Source material
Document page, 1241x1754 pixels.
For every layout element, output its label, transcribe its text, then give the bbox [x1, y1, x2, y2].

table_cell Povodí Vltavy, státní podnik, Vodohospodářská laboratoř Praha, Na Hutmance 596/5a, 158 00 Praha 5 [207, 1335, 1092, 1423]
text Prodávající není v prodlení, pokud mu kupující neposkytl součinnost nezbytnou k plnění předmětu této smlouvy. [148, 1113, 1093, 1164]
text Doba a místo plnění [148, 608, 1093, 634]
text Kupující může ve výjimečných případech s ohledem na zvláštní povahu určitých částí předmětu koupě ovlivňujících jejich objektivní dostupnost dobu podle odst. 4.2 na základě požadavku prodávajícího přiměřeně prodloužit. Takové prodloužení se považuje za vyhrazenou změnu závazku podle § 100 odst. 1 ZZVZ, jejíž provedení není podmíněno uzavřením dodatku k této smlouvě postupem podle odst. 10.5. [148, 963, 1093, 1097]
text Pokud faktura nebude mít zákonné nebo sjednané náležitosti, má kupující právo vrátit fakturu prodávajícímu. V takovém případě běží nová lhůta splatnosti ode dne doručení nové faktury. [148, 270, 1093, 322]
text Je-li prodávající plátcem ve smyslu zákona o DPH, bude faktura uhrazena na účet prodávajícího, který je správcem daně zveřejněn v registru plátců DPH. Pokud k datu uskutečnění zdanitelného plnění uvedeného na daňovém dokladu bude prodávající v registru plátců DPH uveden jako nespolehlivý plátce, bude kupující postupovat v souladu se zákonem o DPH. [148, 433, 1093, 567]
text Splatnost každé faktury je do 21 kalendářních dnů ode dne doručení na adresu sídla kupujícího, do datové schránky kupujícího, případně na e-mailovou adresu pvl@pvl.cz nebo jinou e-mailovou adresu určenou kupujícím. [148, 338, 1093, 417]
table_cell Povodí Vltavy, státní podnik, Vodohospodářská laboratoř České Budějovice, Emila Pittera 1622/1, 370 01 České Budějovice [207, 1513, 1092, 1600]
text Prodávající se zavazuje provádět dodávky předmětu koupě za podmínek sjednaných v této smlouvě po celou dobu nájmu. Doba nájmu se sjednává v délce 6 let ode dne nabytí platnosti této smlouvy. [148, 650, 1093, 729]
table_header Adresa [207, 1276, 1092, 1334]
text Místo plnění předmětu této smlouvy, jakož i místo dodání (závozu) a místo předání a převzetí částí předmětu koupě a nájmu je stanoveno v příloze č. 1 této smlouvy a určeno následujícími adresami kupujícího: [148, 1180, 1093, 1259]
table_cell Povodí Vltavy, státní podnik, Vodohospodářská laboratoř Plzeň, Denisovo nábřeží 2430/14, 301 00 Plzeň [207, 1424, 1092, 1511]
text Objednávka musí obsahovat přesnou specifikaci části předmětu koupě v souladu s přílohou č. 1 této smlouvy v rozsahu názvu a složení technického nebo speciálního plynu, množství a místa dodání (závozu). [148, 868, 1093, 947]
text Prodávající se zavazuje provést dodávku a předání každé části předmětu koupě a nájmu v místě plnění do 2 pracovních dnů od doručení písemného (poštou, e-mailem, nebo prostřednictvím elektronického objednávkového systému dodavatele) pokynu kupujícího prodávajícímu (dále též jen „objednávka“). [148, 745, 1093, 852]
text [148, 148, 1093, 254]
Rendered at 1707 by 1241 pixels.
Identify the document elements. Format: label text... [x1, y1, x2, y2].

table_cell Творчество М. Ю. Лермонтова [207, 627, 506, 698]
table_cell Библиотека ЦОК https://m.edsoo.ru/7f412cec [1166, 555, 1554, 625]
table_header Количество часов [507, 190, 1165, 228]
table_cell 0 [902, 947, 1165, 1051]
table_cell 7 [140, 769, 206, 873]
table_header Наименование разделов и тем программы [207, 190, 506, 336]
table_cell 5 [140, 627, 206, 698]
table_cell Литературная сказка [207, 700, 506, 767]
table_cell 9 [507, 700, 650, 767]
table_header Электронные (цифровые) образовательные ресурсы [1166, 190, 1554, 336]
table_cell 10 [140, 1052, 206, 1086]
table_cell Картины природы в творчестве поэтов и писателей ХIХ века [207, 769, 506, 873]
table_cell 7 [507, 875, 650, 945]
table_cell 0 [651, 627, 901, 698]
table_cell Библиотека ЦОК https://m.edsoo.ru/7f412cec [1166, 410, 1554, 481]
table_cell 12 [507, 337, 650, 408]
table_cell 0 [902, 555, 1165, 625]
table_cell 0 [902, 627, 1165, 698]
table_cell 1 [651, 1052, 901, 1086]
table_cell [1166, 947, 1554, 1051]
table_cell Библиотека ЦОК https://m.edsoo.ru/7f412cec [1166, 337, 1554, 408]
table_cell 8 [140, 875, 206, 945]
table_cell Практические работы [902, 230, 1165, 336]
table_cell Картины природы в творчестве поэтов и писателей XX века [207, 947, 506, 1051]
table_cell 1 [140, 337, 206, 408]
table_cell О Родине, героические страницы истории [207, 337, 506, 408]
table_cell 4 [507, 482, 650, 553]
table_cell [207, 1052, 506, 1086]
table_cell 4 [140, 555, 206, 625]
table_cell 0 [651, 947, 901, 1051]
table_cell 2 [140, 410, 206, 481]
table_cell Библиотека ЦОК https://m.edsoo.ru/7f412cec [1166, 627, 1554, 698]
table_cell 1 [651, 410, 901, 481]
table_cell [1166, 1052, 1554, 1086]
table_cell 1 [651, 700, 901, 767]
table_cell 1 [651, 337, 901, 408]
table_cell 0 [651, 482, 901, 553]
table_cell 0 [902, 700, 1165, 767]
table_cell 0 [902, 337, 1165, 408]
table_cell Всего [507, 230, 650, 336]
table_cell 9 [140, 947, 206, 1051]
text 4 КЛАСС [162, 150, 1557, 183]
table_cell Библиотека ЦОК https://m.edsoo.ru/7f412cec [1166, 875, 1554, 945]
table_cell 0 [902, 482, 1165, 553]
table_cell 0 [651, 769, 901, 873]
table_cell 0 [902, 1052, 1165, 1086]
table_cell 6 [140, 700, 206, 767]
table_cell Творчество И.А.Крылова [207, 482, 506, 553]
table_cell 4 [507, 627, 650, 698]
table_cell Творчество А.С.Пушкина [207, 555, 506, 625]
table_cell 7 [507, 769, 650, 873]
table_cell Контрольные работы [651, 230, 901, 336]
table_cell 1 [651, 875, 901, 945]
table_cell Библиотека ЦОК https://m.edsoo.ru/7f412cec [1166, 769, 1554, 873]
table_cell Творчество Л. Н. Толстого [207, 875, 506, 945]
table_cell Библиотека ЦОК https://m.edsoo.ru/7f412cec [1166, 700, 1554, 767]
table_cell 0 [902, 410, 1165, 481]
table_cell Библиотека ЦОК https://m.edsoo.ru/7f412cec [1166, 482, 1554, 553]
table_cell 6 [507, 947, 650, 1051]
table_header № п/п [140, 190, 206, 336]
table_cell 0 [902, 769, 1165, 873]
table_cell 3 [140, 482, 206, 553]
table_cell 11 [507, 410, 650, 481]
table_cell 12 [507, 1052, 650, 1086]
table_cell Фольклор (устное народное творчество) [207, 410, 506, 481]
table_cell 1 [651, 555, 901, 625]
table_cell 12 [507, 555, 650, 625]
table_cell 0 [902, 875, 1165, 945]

Activity
Every line above should be written out again exactly as it stands.

Answer area
Document page, 1241x1754 pixels.
For every layout element, output its label, transcribe its text, then give the bbox [x1, y1, x2, y2].

table_cell Povodí Vltavy, státní podnik, Vodohospodářská laboratoř Praha, Na Hutmance 596/5a, 158 00 Praha 5 [207, 1335, 1092, 1423]
text Prodávající není v prodlení, pokud mu kupující neposkytl součinnost nezbytnou k plnění předmětu této smlouvy. [148, 1113, 1093, 1164]
text Doba a místo plnění [148, 608, 1093, 634]
text Kupující může ve výjimečných případech s ohledem na zvláštní povahu určitých částí předmětu koupě ovlivňujících jejich objektivní dostupnost dobu podle odst. 4.2 na základě požadavku prodávajícího přiměřeně prodloužit. Takové prodloužení se považuje za vyhrazenou změnu závazku podle § 100 odst. 1 ZZVZ, jejíž provedení není podmíněno uzavřením dodatku k této smlouvě postupem podle odst. 10.5. [148, 963, 1093, 1097]
text Pokud faktura nebude mít zákonné nebo sjednané náležitosti, má kupující právo vrátit fakturu prodávajícímu. V takovém případě běží nová lhůta splatnosti ode dne doručení nové faktury. [148, 270, 1093, 322]
text Je-li prodávající plátcem ve smyslu zákona o DPH, bude faktura uhrazena na účet prodávajícího, který je správcem daně zveřejněn v registru plátců DPH. Pokud k datu uskutečnění zdanitelného plnění uvedeného na daňovém dokladu bude prodávající v registru plátců DPH uveden jako nespolehlivý plátce, bude kupující postupovat v souladu se zákonem o DPH. [148, 433, 1093, 567]
text Splatnost každé faktury je do 21 kalendářních dnů ode dne doručení na adresu sídla kupujícího, do datové schránky kupujícího, případně na e-mailovou adresu pvl@pvl.cz nebo jinou e-mailovou adresu určenou kupujícím. [148, 338, 1093, 417]
table_cell Povodí Vltavy, státní podnik, Vodohospodářská laboratoř České Budějovice, Emila Pittera 1622/1, 370 01 České Budějovice [207, 1513, 1092, 1600]
text Prodávající se zavazuje provádět dodávky předmětu koupě za podmínek sjednaných v této smlouvě po celou dobu nájmu. Doba nájmu se sjednává v délce 6 let ode dne nabytí platnosti této smlouvy. [148, 650, 1093, 729]
table_header Adresa [207, 1276, 1092, 1334]
text Místo plnění předmětu této smlouvy, jakož i místo dodání (závozu) a místo předání a převzetí částí předmětu koupě a nájmu je stanoveno v příloze č. 1 této smlouvy a určeno následujícími adresami kupujícího: [148, 1180, 1093, 1259]
table_cell Povodí Vltavy, státní podnik, Vodohospodářská laboratoř Plzeň, Denisovo nábřeží 2430/14, 301 00 Plzeň [207, 1424, 1092, 1511]
text Objednávka musí obsahovat přesnou specifikaci části předmětu koupě v souladu s přílohou č. 1 této smlouvy v rozsahu názvu a složení technického nebo speciálního plynu, množství a místa dodání (závozu). [148, 868, 1093, 947]
text Prodávající se zavazuje provést dodávku a předání každé části předmětu koupě a nájmu v místě plnění do 2 pracovních dnů od doručení písemného (poštou, e-mailem, nebo prostřednictvím elektronického objednávkového systému dodavatele) pokynu kupujícího prodávajícímu (dále též jen „objednávka“). [148, 745, 1093, 852]
text [148, 148, 1093, 254]
Rendered at 1707 by 1241 pixels.
Identify the document elements. Format: label text... [x1, y1, x2, y2].

table_cell Творчество М. Ю. Лермонтова [207, 627, 506, 698]
table_cell Библиотека ЦОК https://m.edsoo.ru/7f412cec [1166, 555, 1554, 625]
table_header Количество часов [507, 190, 1165, 228]
table_cell 0 [902, 947, 1165, 1051]
table_cell 7 [140, 769, 206, 873]
table_header Наименование разделов и тем программы [207, 190, 506, 336]
table_cell 5 [140, 627, 206, 698]
table_cell Литературная сказка [207, 700, 506, 767]
table_cell 9 [507, 700, 650, 767]
table_header Электронные (цифровые) образовательные ресурсы [1166, 190, 1554, 336]
table_cell 10 [140, 1052, 206, 1086]
table_cell Картины природы в творчестве поэтов и писателей ХIХ века [207, 769, 506, 873]
table_cell 7 [507, 875, 650, 945]
table_cell 0 [651, 627, 901, 698]
table_cell Библиотека ЦОК https://m.edsoo.ru/7f412cec [1166, 410, 1554, 481]
table_cell 12 [507, 337, 650, 408]
table_cell 0 [902, 555, 1165, 625]
table_cell 0 [902, 627, 1165, 698]
table_cell 1 [651, 1052, 901, 1086]
table_cell [1166, 947, 1554, 1051]
table_cell Библиотека ЦОК https://m.edsoo.ru/7f412cec [1166, 337, 1554, 408]
table_cell 8 [140, 875, 206, 945]
table_cell Практические работы [902, 230, 1165, 336]
table_cell Картины природы в творчестве поэтов и писателей XX века [207, 947, 506, 1051]
table_cell 1 [140, 337, 206, 408]
table_cell О Родине, героические страницы истории [207, 337, 506, 408]
table_cell 4 [507, 482, 650, 553]
table_cell [207, 1052, 506, 1086]
table_cell 4 [140, 555, 206, 625]
table_cell 0 [651, 947, 901, 1051]
table_cell 2 [140, 410, 206, 481]
table_cell Библиотека ЦОК https://m.edsoo.ru/7f412cec [1166, 627, 1554, 698]
table_cell 1 [651, 410, 901, 481]
table_cell [1166, 1052, 1554, 1086]
table_cell 1 [651, 700, 901, 767]
table_cell 1 [651, 337, 901, 408]
table_cell 0 [651, 482, 901, 553]
table_cell 0 [902, 700, 1165, 767]
table_cell 0 [902, 337, 1165, 408]
table_cell Всего [507, 230, 650, 336]
table_cell 9 [140, 947, 206, 1051]
text 4 КЛАСС [162, 150, 1557, 183]
table_cell Библиотека ЦОК https://m.edsoo.ru/7f412cec [1166, 875, 1554, 945]
table_cell 0 [902, 482, 1165, 553]
table_cell 0 [651, 769, 901, 873]
table_cell 0 [902, 1052, 1165, 1086]
table_cell 6 [140, 700, 206, 767]
table_cell Творчество И.А.Крылова [207, 482, 506, 553]
table_cell 4 [507, 627, 650, 698]
table_cell Творчество А.С.Пушкина [207, 555, 506, 625]
table_cell 7 [507, 769, 650, 873]
table_cell Контрольные работы [651, 230, 901, 336]
table_cell 1 [651, 875, 901, 945]
table_cell Библиотека ЦОК https://m.edsoo.ru/7f412cec [1166, 769, 1554, 873]
table_cell Творчество Л. Н. Толстого [207, 875, 506, 945]
table_cell Библиотека ЦОК https://m.edsoo.ru/7f412cec [1166, 700, 1554, 767]
table_cell 0 [902, 410, 1165, 481]
table_cell Библиотека ЦОК https://m.edsoo.ru/7f412cec [1166, 482, 1554, 553]
table_cell 6 [507, 947, 650, 1051]
table_header № п/п [140, 190, 206, 336]
table_cell 0 [902, 769, 1165, 873]
table_cell 3 [140, 482, 206, 553]
table_cell 11 [507, 410, 650, 481]
table_cell 12 [507, 1052, 650, 1086]
table_cell Фольклор (устное народное творчество) [207, 410, 506, 481]
table_cell 1 [651, 555, 901, 625]
table_cell 12 [507, 555, 650, 625]
table_cell 0 [902, 875, 1165, 945]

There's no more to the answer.